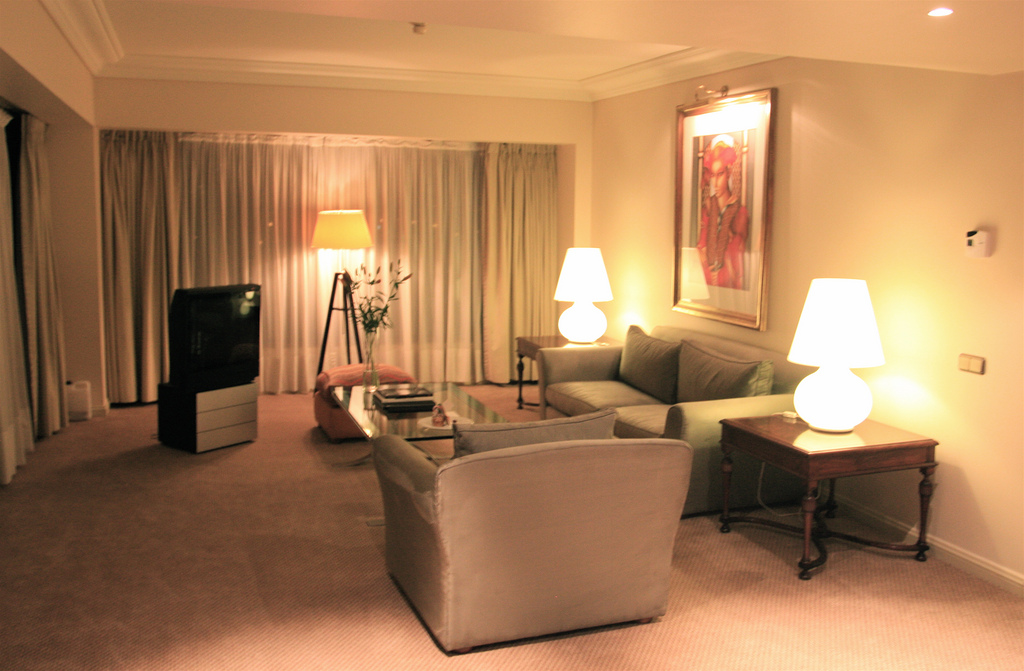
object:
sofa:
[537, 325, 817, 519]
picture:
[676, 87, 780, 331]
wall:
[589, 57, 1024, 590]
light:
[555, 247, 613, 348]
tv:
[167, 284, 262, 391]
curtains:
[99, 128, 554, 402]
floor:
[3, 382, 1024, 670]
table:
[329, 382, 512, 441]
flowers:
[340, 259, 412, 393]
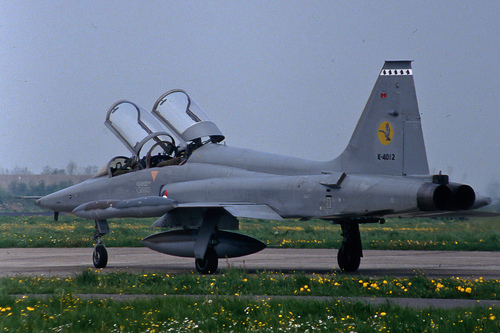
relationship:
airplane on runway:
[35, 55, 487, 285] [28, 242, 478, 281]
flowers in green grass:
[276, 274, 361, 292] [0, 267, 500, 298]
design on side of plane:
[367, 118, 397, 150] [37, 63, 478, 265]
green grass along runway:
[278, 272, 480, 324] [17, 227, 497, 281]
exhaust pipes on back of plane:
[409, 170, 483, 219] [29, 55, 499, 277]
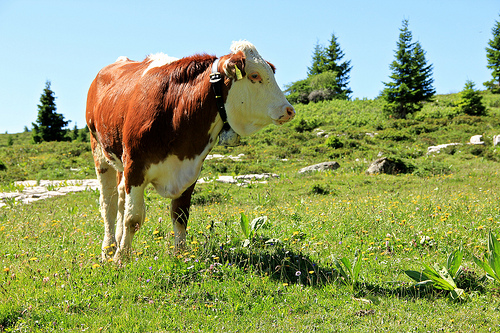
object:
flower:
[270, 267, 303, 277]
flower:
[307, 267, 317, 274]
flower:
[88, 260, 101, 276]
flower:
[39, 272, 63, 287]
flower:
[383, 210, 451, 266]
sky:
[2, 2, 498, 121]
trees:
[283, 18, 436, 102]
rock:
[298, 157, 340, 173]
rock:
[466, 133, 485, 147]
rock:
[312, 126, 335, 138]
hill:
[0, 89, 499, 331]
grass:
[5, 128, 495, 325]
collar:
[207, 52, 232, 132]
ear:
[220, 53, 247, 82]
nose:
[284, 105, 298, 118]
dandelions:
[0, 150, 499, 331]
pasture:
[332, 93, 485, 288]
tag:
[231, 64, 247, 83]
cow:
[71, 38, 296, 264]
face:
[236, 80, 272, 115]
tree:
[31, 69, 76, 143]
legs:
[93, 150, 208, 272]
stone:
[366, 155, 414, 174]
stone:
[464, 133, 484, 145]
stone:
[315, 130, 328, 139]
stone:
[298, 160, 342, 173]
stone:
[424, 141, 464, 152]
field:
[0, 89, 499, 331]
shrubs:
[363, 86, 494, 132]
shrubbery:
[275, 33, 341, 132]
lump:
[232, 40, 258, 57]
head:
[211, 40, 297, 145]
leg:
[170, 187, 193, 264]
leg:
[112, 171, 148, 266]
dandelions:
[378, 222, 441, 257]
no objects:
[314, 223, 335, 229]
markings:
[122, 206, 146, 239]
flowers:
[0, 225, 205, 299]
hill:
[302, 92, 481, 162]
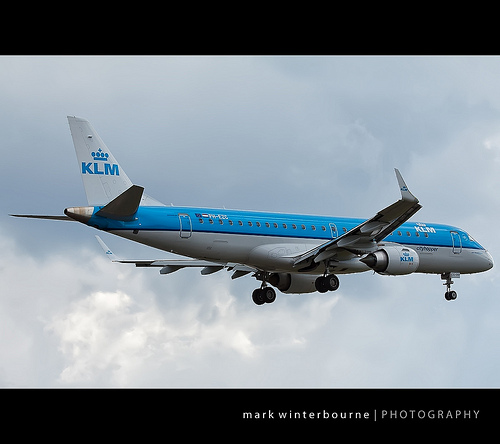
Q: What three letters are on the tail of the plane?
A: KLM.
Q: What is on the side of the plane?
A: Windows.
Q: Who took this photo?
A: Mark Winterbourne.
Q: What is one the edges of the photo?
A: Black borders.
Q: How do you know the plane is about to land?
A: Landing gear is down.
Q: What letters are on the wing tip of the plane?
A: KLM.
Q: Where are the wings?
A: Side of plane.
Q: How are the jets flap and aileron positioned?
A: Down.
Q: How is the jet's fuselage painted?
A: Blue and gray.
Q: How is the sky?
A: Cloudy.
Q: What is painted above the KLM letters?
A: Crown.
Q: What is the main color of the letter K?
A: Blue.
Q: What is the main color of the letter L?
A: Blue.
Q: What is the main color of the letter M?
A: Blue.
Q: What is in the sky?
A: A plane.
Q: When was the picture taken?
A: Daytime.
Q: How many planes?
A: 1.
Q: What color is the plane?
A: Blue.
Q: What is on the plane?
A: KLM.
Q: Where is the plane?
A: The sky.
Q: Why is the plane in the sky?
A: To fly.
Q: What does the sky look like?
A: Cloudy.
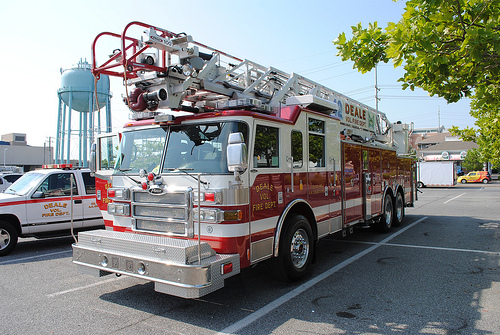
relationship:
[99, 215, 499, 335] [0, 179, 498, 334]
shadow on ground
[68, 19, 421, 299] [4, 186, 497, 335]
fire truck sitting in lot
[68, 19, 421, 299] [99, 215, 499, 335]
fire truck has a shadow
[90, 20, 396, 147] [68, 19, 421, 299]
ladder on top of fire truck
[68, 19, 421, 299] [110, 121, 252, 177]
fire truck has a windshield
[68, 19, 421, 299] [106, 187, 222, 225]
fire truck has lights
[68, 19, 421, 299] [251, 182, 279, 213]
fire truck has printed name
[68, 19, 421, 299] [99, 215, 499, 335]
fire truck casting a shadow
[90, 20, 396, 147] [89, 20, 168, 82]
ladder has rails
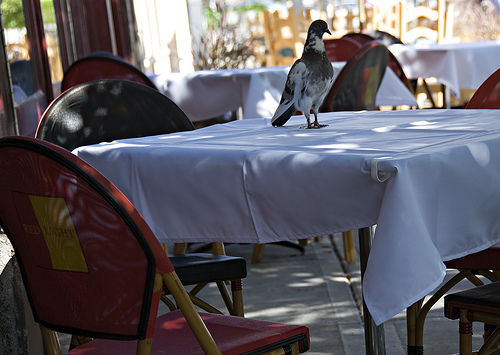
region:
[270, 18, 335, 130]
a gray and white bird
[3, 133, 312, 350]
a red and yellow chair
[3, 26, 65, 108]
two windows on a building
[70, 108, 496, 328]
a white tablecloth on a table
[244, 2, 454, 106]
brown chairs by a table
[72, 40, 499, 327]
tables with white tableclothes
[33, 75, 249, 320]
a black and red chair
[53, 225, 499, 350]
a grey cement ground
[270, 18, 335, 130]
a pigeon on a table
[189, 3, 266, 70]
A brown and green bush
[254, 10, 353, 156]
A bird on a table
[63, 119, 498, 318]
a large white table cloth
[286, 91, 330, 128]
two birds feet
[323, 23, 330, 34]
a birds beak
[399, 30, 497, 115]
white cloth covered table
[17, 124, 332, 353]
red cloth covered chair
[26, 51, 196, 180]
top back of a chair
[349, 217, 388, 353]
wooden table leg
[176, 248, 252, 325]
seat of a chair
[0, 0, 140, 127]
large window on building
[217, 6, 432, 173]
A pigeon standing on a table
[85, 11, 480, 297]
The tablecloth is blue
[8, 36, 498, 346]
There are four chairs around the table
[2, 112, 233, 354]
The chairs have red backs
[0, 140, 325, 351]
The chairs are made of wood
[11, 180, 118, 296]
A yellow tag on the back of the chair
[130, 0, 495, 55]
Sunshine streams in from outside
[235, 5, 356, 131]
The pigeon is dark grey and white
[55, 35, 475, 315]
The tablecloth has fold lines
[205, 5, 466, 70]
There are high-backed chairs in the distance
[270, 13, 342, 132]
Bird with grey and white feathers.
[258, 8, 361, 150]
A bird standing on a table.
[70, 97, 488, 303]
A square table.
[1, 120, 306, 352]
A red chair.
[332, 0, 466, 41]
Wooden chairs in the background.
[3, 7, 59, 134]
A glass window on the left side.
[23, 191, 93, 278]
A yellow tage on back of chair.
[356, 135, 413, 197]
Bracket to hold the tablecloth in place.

● ● ● ● ● ● ●

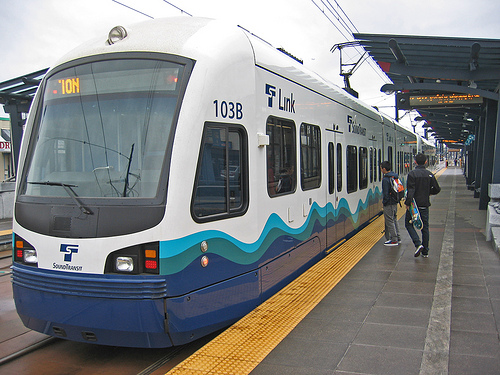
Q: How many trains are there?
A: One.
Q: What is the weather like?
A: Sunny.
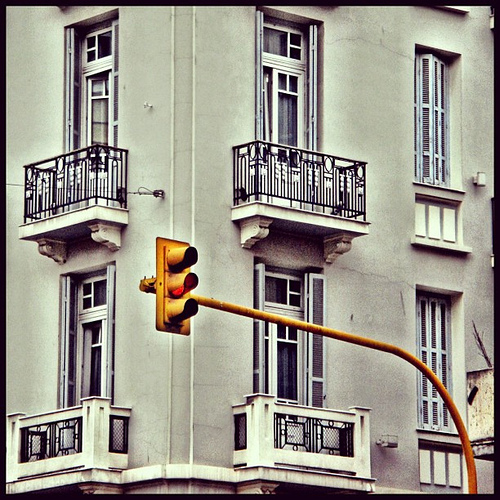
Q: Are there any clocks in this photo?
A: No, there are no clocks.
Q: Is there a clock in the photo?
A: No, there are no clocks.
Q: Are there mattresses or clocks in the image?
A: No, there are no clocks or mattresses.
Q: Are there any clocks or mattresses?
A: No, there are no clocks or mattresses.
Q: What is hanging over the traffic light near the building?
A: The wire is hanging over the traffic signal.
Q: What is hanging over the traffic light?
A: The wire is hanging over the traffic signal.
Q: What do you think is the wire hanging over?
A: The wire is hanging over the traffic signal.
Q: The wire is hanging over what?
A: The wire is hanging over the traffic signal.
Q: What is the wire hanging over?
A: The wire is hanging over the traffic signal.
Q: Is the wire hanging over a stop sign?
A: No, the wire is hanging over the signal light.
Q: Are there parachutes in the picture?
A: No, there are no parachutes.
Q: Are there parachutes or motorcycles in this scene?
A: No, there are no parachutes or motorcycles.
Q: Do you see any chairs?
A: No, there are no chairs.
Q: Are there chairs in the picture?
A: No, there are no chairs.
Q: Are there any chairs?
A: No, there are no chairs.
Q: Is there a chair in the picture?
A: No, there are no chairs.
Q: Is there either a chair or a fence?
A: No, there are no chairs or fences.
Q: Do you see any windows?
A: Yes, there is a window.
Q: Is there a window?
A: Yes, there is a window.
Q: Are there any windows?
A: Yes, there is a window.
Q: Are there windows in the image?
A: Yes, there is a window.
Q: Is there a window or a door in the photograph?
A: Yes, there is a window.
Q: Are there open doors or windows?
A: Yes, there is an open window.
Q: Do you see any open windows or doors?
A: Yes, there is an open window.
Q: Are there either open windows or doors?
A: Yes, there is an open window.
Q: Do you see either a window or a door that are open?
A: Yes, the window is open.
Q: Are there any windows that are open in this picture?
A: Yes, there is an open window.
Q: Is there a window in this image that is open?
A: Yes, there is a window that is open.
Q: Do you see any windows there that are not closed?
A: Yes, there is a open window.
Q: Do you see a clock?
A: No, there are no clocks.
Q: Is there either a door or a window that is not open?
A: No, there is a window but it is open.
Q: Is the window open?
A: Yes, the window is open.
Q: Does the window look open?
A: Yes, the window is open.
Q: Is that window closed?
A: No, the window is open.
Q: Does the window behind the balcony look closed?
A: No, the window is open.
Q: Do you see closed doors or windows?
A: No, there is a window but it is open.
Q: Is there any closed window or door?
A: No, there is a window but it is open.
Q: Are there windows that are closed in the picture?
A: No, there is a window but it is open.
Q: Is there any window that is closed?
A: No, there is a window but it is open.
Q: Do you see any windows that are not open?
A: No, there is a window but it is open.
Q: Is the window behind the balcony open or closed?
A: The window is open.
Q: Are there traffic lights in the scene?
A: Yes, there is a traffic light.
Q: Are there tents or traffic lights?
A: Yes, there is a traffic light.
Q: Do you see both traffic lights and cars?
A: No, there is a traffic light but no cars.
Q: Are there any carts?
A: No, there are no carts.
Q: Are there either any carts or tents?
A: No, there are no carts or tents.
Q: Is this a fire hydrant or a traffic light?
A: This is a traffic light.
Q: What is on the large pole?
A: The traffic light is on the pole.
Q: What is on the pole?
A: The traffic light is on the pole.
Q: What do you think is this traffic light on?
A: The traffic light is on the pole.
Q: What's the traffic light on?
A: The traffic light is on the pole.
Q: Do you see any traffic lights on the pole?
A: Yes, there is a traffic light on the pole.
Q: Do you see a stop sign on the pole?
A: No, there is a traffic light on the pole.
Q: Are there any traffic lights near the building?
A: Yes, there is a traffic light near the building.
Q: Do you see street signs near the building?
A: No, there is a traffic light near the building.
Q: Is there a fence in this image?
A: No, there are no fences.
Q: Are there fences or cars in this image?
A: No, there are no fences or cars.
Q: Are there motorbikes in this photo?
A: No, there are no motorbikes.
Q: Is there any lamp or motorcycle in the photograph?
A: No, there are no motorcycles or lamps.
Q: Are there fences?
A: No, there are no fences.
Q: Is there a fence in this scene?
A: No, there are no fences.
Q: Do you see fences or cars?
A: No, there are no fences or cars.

● ● ● ● ● ● ●

WORK REQUIRED
Report each line of the records above that contains the word "like", copying the whole line.

EXERCISE OUTPUT
Q: What does the sky look like?
Q: What is the weather like?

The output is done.